Abbiamo letto sulla grande stampa nazionale articoli contro Roberto Mancini in cui c’erano toni, termini e modi che non erano stati spesi neanche su Matteo Messina Denaro. O Totò Riina. Evidentemente troppo forte era l’esigenza di Gravina e del palazzo di pilotare una campagna di fango contro il ct dimissionario, per scaricare le proprie responsabilità sull’unica vittima di una situazione incresciosa all’interno della Federazione. Così hanno fatto scrivere ai loro lacchè persino quali auto Mancini potrà acquistare con i soldi arabi (prima, invece, era un poveraccio che andava in giro con la lambretta), hanno fatto pubblicare editoriali vergognosi sull’allenatore “baciato dalla fortuna” da sempre “sopravvalutato“. E c’è ancora qualche allocco che continua a comprare quei giornali di servi. Che schifo.
Ma Mancini oggi ha parlato. E ha chiarito che “l’Arabia Saudita non c’entra niente” nella scelta delle sue dimissioni, confermando che è andato via perchè da tempo con Gravina c’era un’enorme diversità di vedute e poi non ha potuto accettare l’intromissione nella composizione dello staff tecnico. “Voleva togliere due figure molto importanti per me, è da un anno che voleva farlo, io gli avevo spiegato che non poteva. Non poteva privarmi di due persone di un gruppo di lavoro che funzionava, che funziona e che ha vinto l’Europeo. Semmai sono io che potevo sostituire un membro dello staff. Sapete la verità?. È da un po’ di tempo che lui pensava cose opposte alle mie. Ma allora perché intervenire sullo staff? Cosa c’entra? A quel punto doveva mandare via me. Invece ha colto l’occasione perché alcuni miei collaboratori erano in scadenza e ha giocato su questo. Io potevo essere più duro, certo, ma pensavo lo capisse da solo”.

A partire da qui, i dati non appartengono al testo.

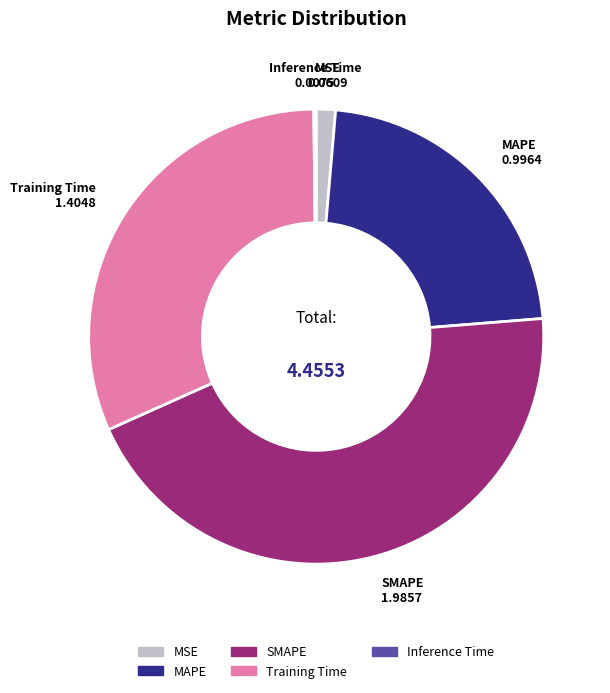

What is the ratio of the value at MAPE to the value at Training Time?

0.7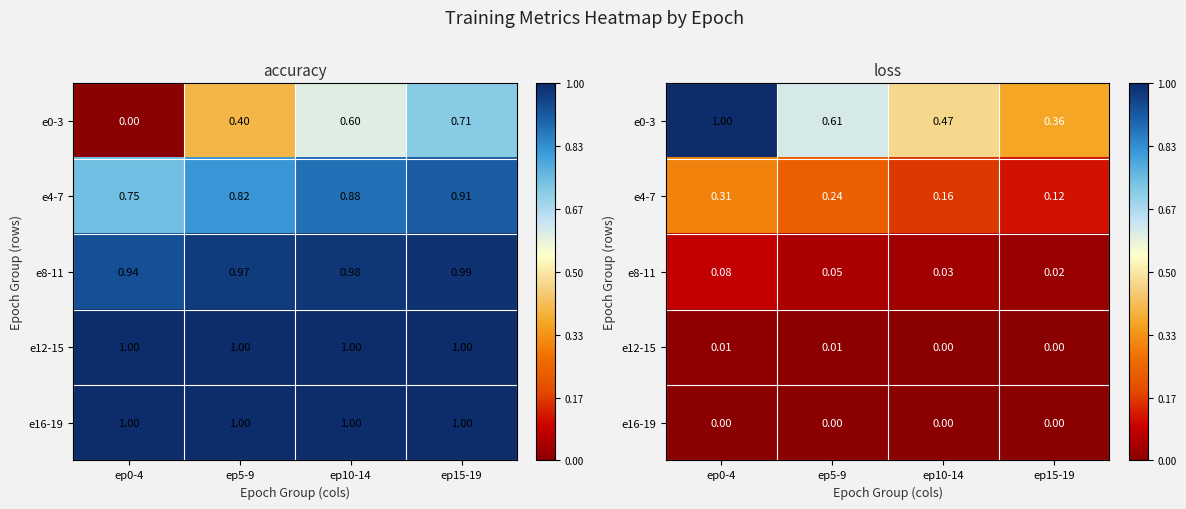

Count the e8-11 values in the range 0 to 1.

4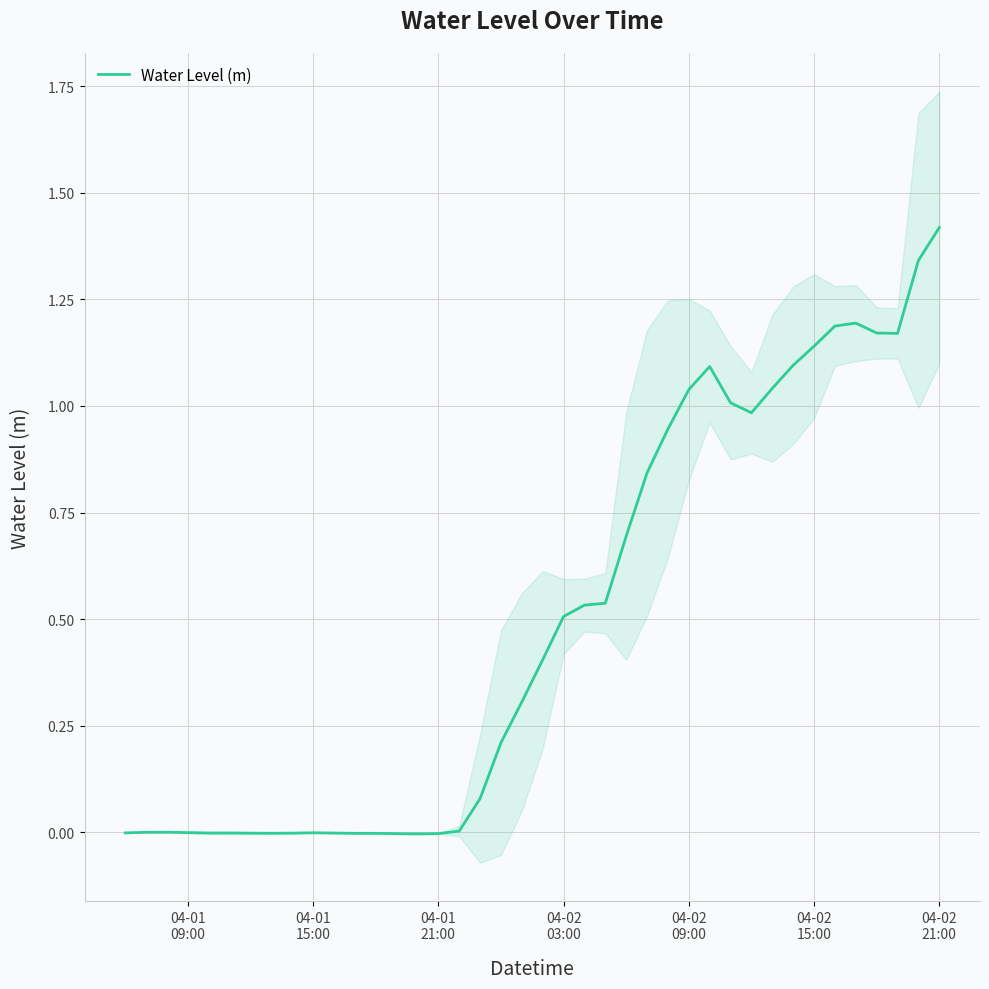

Reading right to left, extract all data points from this chart.

1.4	1.3	1.2	1.2	1.2	1.2	1.1	1.1	1.0	1.0	1.0	1.1	1.0	0.9	0.8	0.7	0.5	0.5	0.5	0.4	0.3	0.2	0.1	0.0	-0.0	-0.0	-0.0	-0.0	-0.0	-0.0	-0.0	-0.0	-0.0	-0.0	-0.0	-0.0	-0.0	0.0	-0.0	-0.0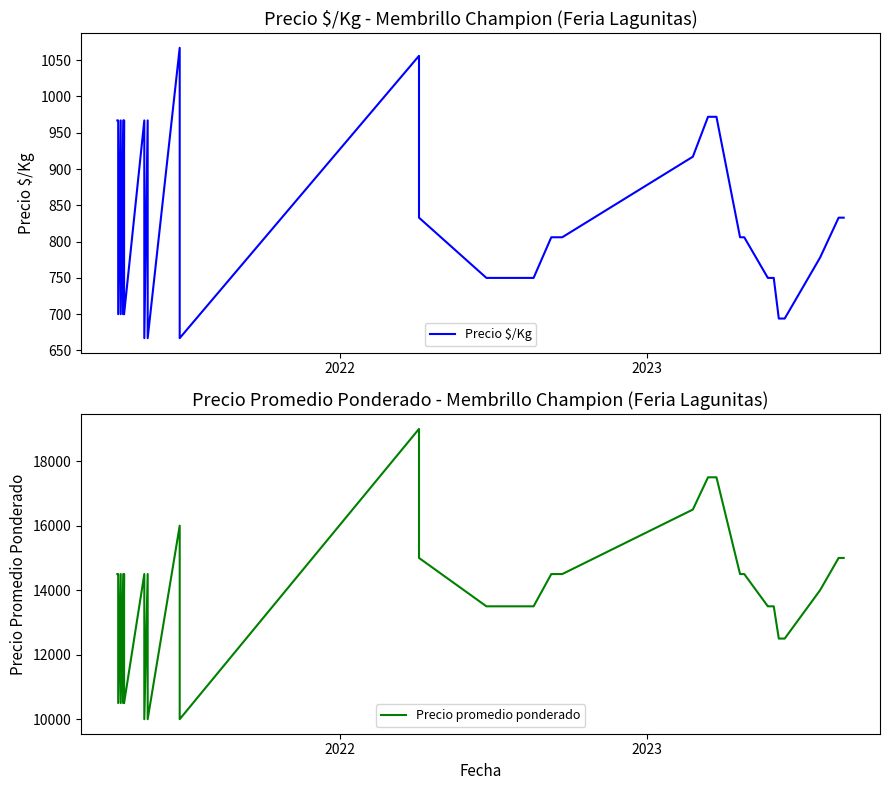

Which series has the largest total across all categories?

Precio promedio ponderado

Eppure Roberto Mancini è stato un grande allenatore con la Nazionale. Grandissimo. All’inizio eravamo molto scettici, ma poi gli abbiamo chiesto pubblicamente scusa. E oggi stiamo dalla sua parte. Ha vinto un Europeo compiendo un’impresa storica. Ha portato l’Italia due volte sul podio della Nations League. Ha battuto il record mondiale di imbattibilità. Ma soprattutto ha costruito un’Italia finalmente, forse per la prima volta nella storia, bella e offensiva, moderna, con un gioco basato sul possesso palla, il predominio territoriale, il fraseggio e la bellezza tecnica condita da efficacia e concretezza. Lo ha fatto nel momento peggiore del calcio italiano, con pochi talenti genuini, senza grandi attaccanti oltre Immobile e con mille difficoltà con la Federazione.
Ha anche mancato una qualificazione Mondiale, è vero. Ma obiettivamente non per colpa sua. La Svizzera è arrivata davanti nel girone per due rigori sbagliati negli scontri diretti e una partita contro la Bulgaria pareggiata a Firenze con l’80% di possesso palla, 27 tiri e 4 pali e traverse.
I problemi del calcio italiano sono profondi e strutturali. L’unico a doversi dimettere è proprio Gravina, che da quando guida la FIGC ne ha combinata una più del diavolo. E il problema sarebbe Roberto Mancini? Il violento gioco al massacro scatenato nei suoi confronti è la conferma della debolezza di un sistema in preda al panico.